病気を持ちながらでも、職場に理解され貢献できるような社会になってほしい
私は大学卒業後、一般企業に就職したのですが、湿疹がひどくなったこともあり、5年ほどで退職しました。その後、家の近くで事務職の嘱託職員の募集を見かけて応募し、採用していただきました。嘱託期間が終了してからも継続して働かせていただき、結婚・出産でいったんは離れましたが、息子が小学生になったときに、同じ職場で再雇用していただき、週2回程度働いています。自分だけではなく、息子のことでも休まなければならないことがありますので、病気については職場に話しています。息子が入院したときには、午前中は出勤して午後は病院に行くこともありました。職場に理解があることに感謝しつつ、配慮に甘えすぎることのないように、仕事はしっかり続けていきたいと思います。いずれにしても、時間や作業が限定された今の働き方が私にはあっていると感じています。

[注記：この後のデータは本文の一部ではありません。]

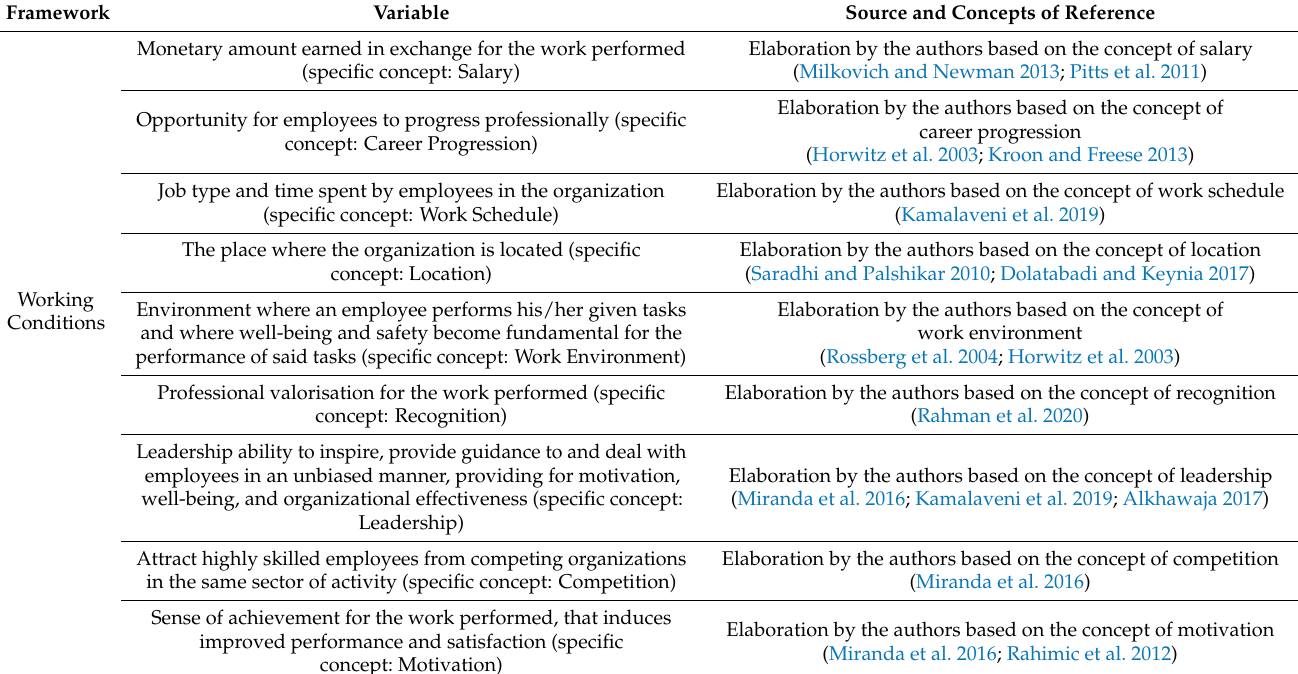
Table 2. Selected variables to assess perceptions of the causes of churning of human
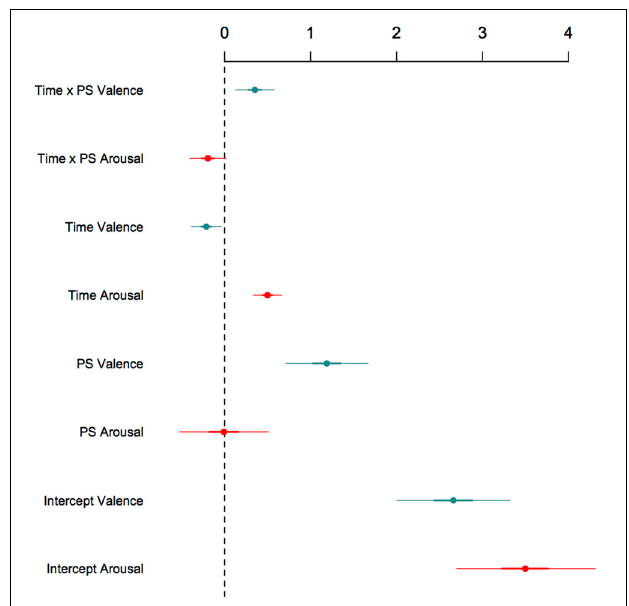
FIGURE 4 | This figure shows regression coefficients for effects modeled as fixed. Estimates are given on the latent scale. To recover coefficients on the data scale, add 1. Time effects were centered at 0. We coded fire-walkers as 0 and passengers as 1. Hence, the intercepts denote the expected arousal and valence for fire-walkers at the middle point of the ritual (on the latent scale). Our interest was in the role × time interaction, which shows a pattern of diverging mean valence for role over time. As indicated here, fire-walkers were found to be increasingly negative in their valence whereas passengers were found to be increasingly positive. These findings are consistent with the predictions of the rite-of-passage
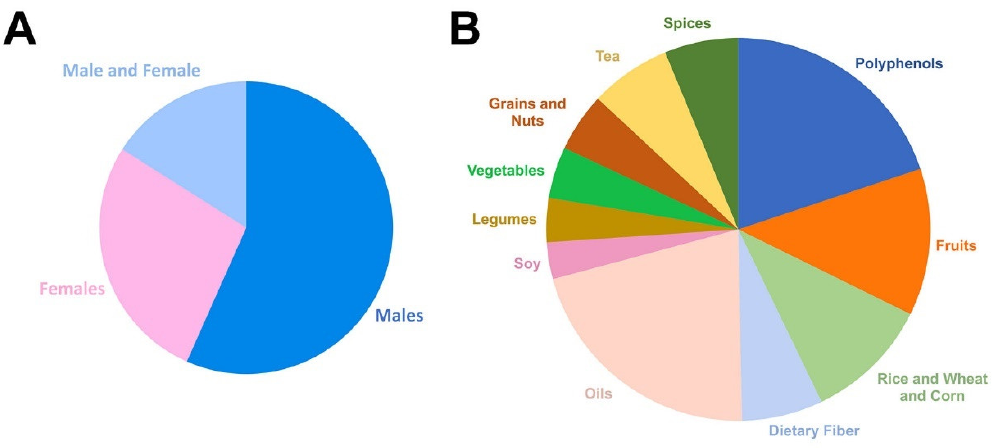
Figure 2. Sex and food categories of studies reducing plaque in mice. PubMed search for “mice/atherosclerosis/plaque”, including sex ( A ) and food categories ( B ).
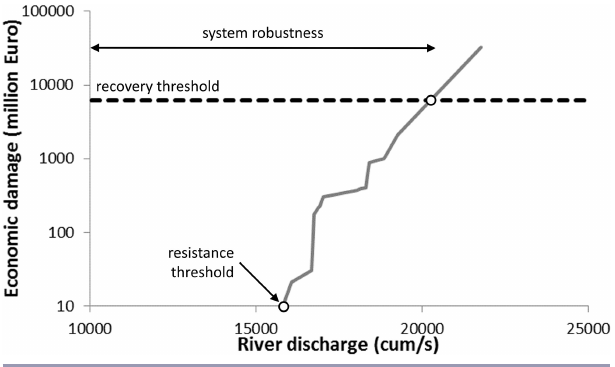
Fig. 1 . Response curve of a flood risk system (adapted from Mens et al.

私の場合は、よい職場に巡り会えてとても運がよかったと思っていますが、社会全体でこういう働き方をより選択しやすくなればいいのではと思います。仕事を細分化して、この部分はこの人が、別の部分は違う人がするといった具合に、仕事をパーツで選べ、高齢の方や、子どもがまだ小さくて短時間しか働けないような方などもかかわりやすいような仕事の形態が増えることが理想だと考えます。私の息子が将来フルタイムで働けるかどうかはまだわかりませんが、病気があっても幸せに社会にかかわっていけるような働き方が増えていくといいなと思います。